Um antigo provérbio latino dizia “louvai o mar, mas conservai-vos na margem”. Outro russo alertava “louva o mar, sentado no aquecedor”. O medo habita o desconhecido e por muitos séculos o mar era este lugar. Um espaço explorado pela literatura, com seres marinhos gigantes, monstruosos. No livro “História do Medo no Ocidente'', Jean Delumeau aborda incansavelmente o temor, por séculos, da representação do desconhecido mar, muito antes da gloriosa figura de Iemanjá.

O autor também relata que as populações do Ocidente foram diretamente afetadas, há alguns séculos, por um profundo abalo psíquico provocado pelo medo. A angústia tinha o poder de desagregar as sociedades por meio de indivíduos submetidos a remetidos estresses. Temores provocados pelo desconhecido, mas também por guerras, doenças, pelo oculto da religião. Eram fobias introduzidas em doses de desespero.

Em uma recente reportagem sobre casos de enfermeiros que não aplicaram corretamente a vacina contra a Covid-19, uma leitora perguntou se havia algum exame para comprovar a aplicação, pois ela iria sozinha e não tinha quem filmasse o procedimento. O medo! O medo de pegar a doença, de morrer, de transmitir para os próximos. O medo de não receber corretamente a vacina da qual tem direito. O medo de perder o emprego, de não ter dinheiro, comida. O medo de adoecer e não ter oxigênio ou remédios para intubação, ou de sequer ter vaga no hospital. O medo de pedir para alguém vestir a máscara e levar um soco na cara, ou um tiro. O medo de um golpe político, da instabilidade. O medo!

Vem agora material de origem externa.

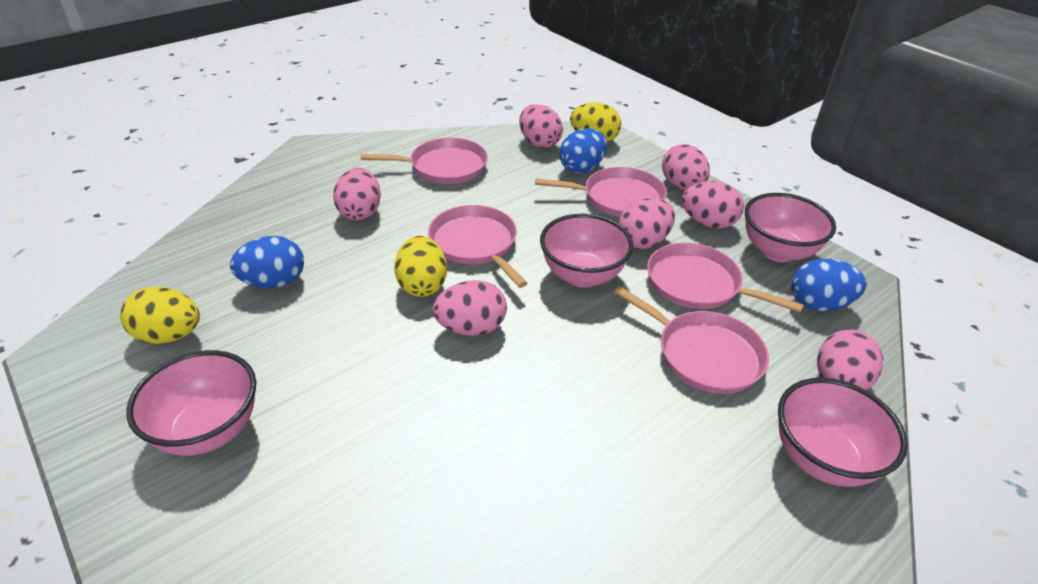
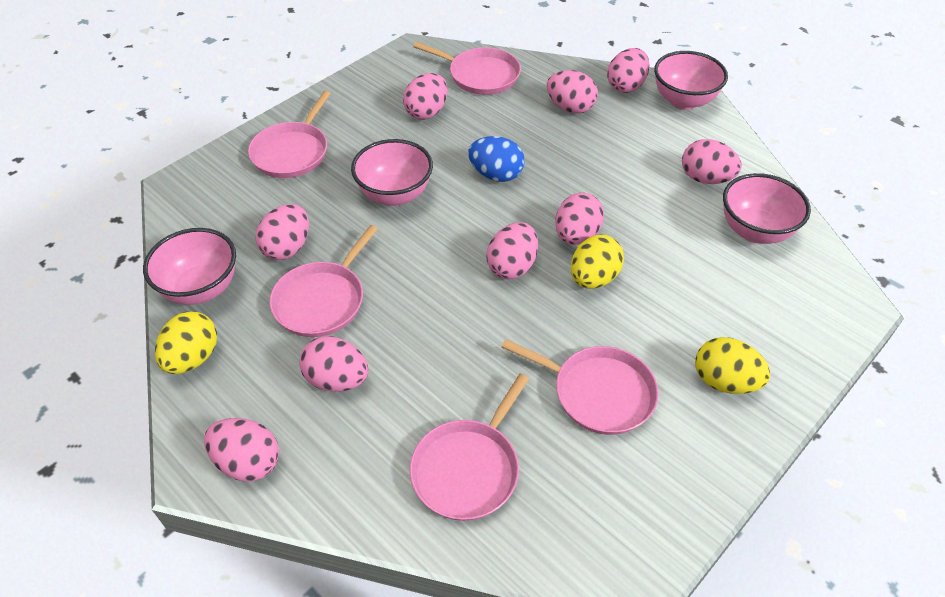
blue egg: 3 -> 1
pink egg: 7 -> 9

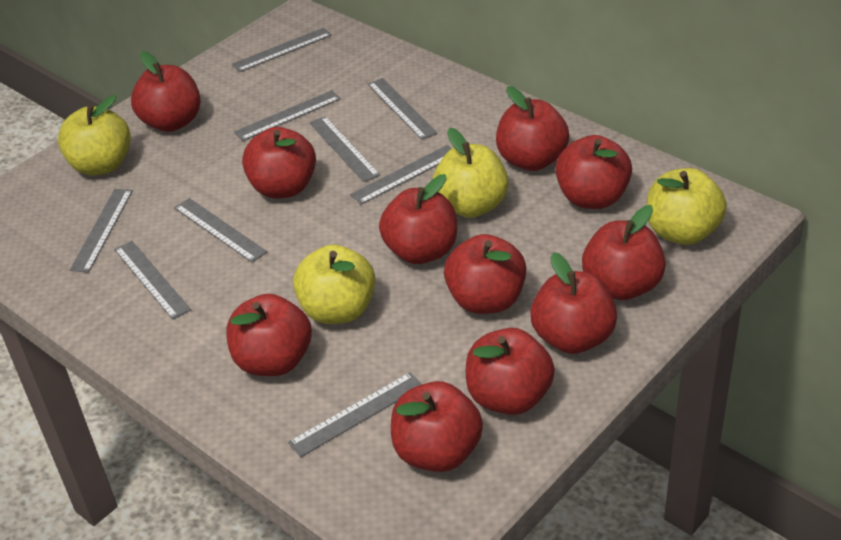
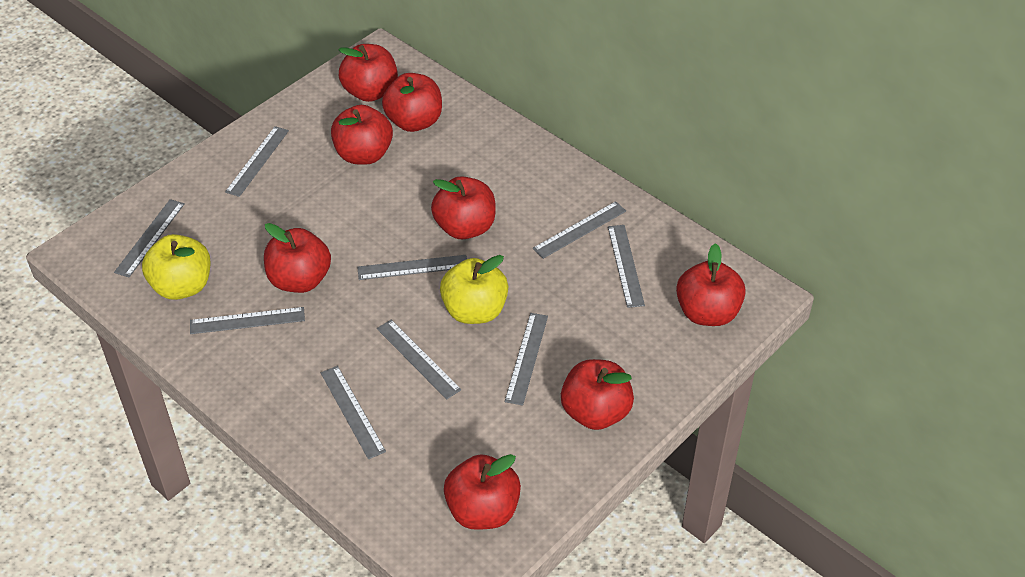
red apple: 11 -> 8
yellow apple: 4 -> 2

Vivemos um cenário perfeito para ampliar medos, assustar, causar confusão generalizada e, assim, nos apegarmos a qualquer saída divulgada como mais simples, rápida e fácil. Com o mar (!) de fake news que inundam nossa vida diariamente e também contribuem para encharcar a sociedade de medo, um possível Estado de Sítio pode ser divulgado como algo bom, uma solução viável e necessária. O medo está causando o momento perfeito para esta situação. Novamente o medo do mar, mas um mar de ignorância.

Diogo Cavazotti - mestre em Direitos Humanos e Direito Internacional Humanitário.